Exercise brief
What is needed here is every line of the records that includes "résultats".

Saved data entries:
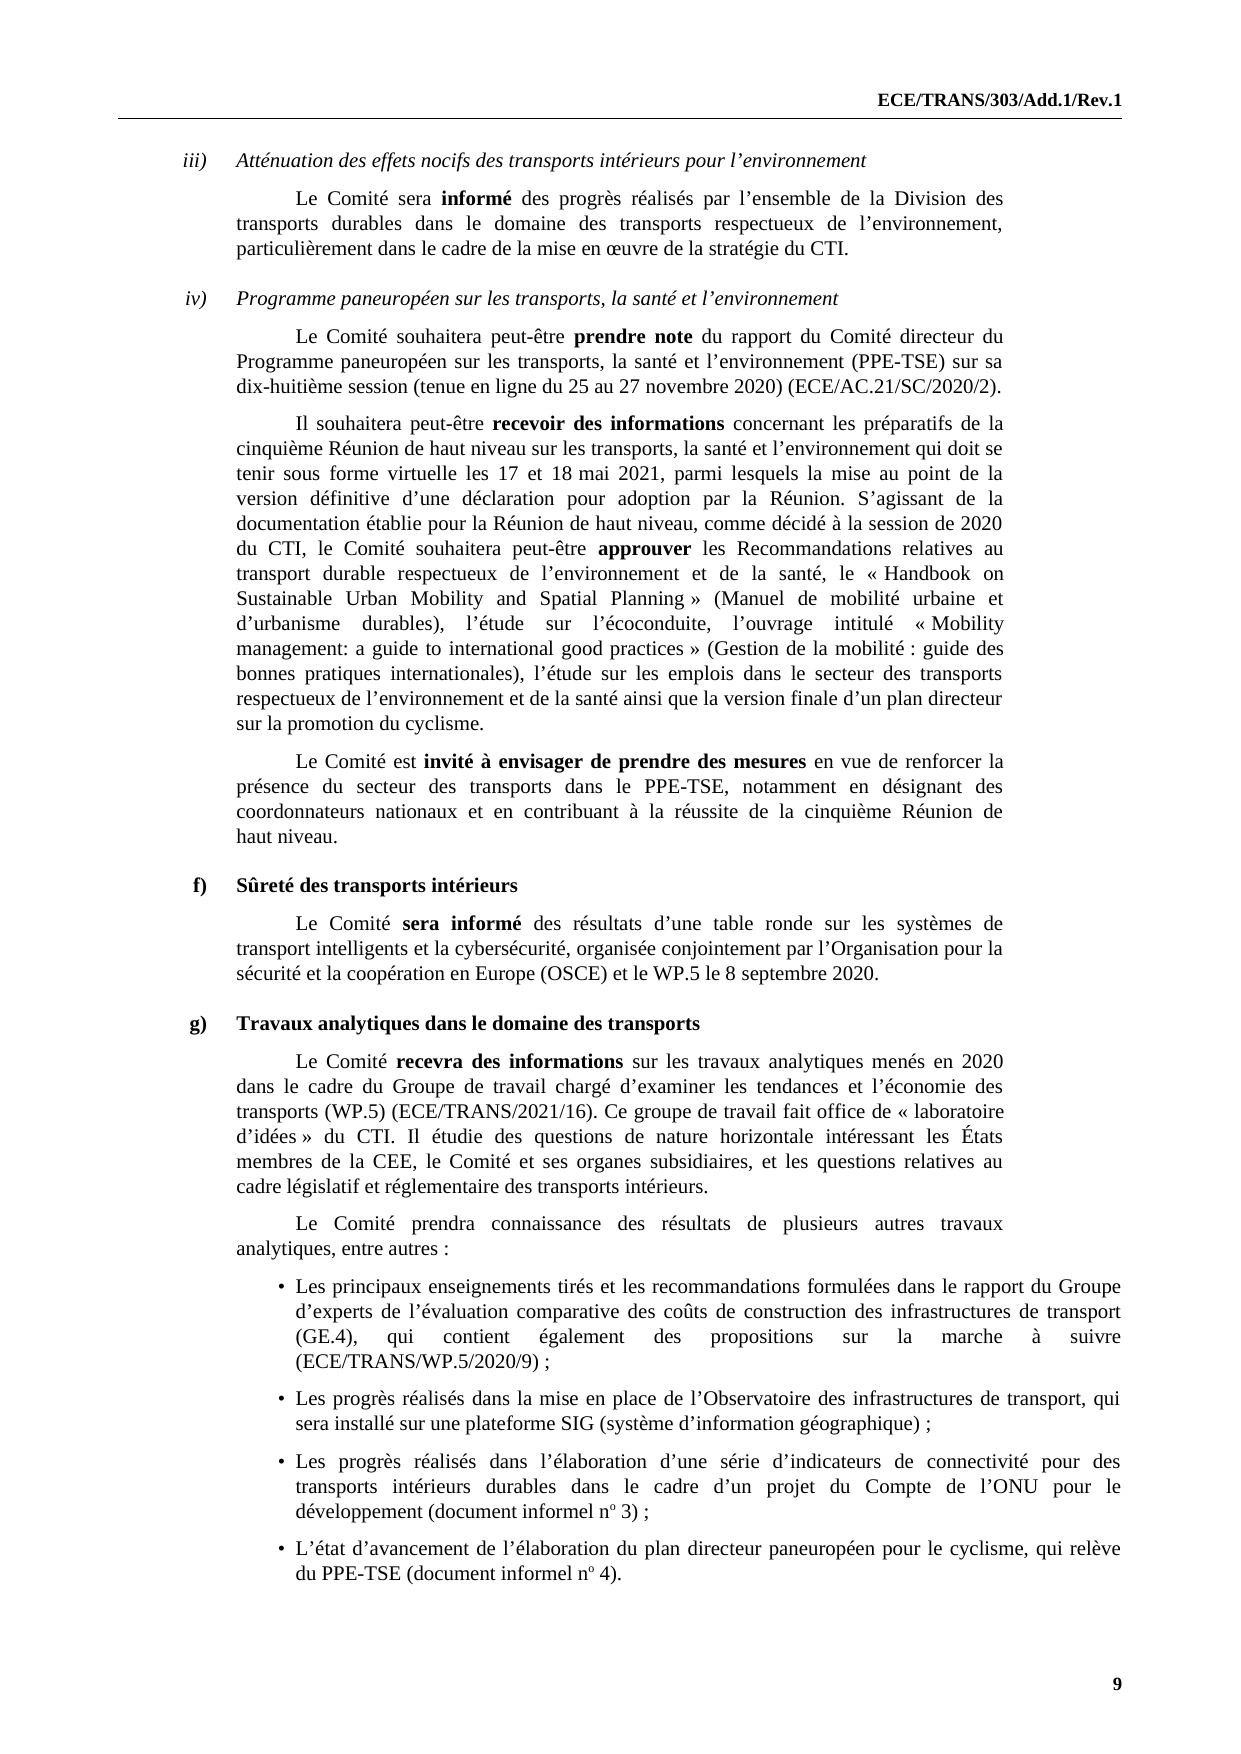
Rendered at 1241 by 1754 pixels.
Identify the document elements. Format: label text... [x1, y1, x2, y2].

text L’état d’avancement de l’élaboration du plan directeur paneuropéen pour le cyclisme, qui relève du PPE-TSE (document informel no 4). [278, 1535, 1122, 1585]
text Le Comité recevra des informations sur les travaux analytiques menés en 2020 dans le cadre du Groupe de travail chargé d’examiner les tendances et l’économie des transports (WP.5) (ECE/TRANS/2021/16). Ce groupe de travail fait office de « laboratoire d’idées » du CTI. Il étudie des questions de nature horizontale intéressant les États membres de la CEE, le Comité et ses organes subsidiaires, et les questions relatives au cadre législatif et réglementaire des transports intérieurs. [236, 1048, 1004, 1198]
text Le Comité sera informé des résultats d’une table ronde sur les systèmes de transport intelligents et la cybersécurité, organisée conjointement par l’Organisation pour la sécurité et la coopération en Europe (OSCE) et le WP.5 le 8 septembre 2020. [236, 910, 1004, 985]
text Les principaux enseignements tirés et les recommandations formulées dans le rapport du Groupe d’experts de l’évaluation comparative des coûts de construction des infrastructures de transport (GE.4), qui contient également des propositions sur la marche à suivre (ECE/TRANS/WP.5/2020/9) ; [278, 1273, 1122, 1373]
text g) Travaux analytiques dans le domaine des transports [118, 1010, 1004, 1035]
text iii) Atténuation des effets nocifs des transports intérieurs pour l’environnement [118, 148, 1004, 173]
text iv) Programme paneuropéen sur les transports, la santé et l’environnement [118, 285, 1004, 310]
text Le Comité est invité à envisager de prendre des mesures en vue de renforcer la présence du secteur des transports dans le PPE-TSE, notamment en désignant des coordonnateurs nationaux et en contribuant à la réussite de la cinquième Réunion de haut niveau. [236, 748, 1004, 848]
text Les progrès réalisés dans l’élaboration d’une série d’indicateurs de connectivité pour des transports intérieurs durables dans le cadre d’un projet du Compte de l’ONU pour le développement (document informel no 3) ; [278, 1448, 1122, 1523]
text Le Comité sera informé des progrès réalisés par l’ensemble de la Division des transports durables dans le domaine des transports respectueux de l’environnement, particulièrement dans le cadre de la mise en œuvre de la stratégie du CTI. [236, 185, 1004, 260]
text Les progrès réalisés dans la mise en place de l’Observatoire des infrastructures de transport, qui sera installé sur une plateforme SIG (système d’information géographique) ; [278, 1385, 1122, 1435]
text f) Sûreté des transports intérieurs [118, 873, 1004, 898]
text Le Comité prendra connaissance des résultats de plusieurs autres travaux analytiques, entre autres : [236, 1210, 1004, 1260]
text Il souhaitera peut-être recevoir des informations concernant les préparatifs de la cinquième Réunion de haut niveau sur les transports, la santé et l’environnement qui doit se tenir sous forme virtuelle les 17 et 18 mai 2021, parmi lesquels la mise au point de la version définitive d’une déclaration pour adoption par la Réunion. S’agissant de la documentation établie pour la Réunion de haut niveau, comme décidé à la session de 2020 du CTI, le Comité souhaitera peut-être approuver les Recommandations relatives au transport durable respectueux de l’environnement et de la santé, le « Handbook on Sustainable Urban Mobility and Spatial Planning » (Manuel de mobilité urbaine et d’urbanisme durables), l’étude sur l’écoconduite, l’ouvrage intitulé « Mobility management: a guide to international good practices » (Gestion de la mobilité : guide des bonnes pratiques internationales), l’étude sur les emplois dans le secteur des transports respectueux de l’environnement et de la santé ainsi que la version finale d’un plan directeur sur la promotion du cyclisme. [236, 410, 1004, 735]
text Le Comité souhaitera peut-être prendre note du rapport du Comité directeur du Programme paneuropéen sur les transports, la santé et l’environnement (PPE-TSE) sur sa dix-huitième session (tenue en ligne du 25 au 27 novembre 2020) (ECE/AC.21/SC/2020/2). [236, 323, 1004, 398]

Answer to this task
text Le Comité sera informé des résultats d’une table ronde sur les systèmes de transport intelligents et la cybersécurité, organisée conjointement par l’Organisation pour la sécurité et la coopération en Europe (OSCE) et le WP.5 le 8 septembre 2020. [236, 910, 1004, 985]
text Le Comité prendra connaissance des résultats de plusieurs autres travaux analytiques, entre autres : [236, 1210, 1004, 1260]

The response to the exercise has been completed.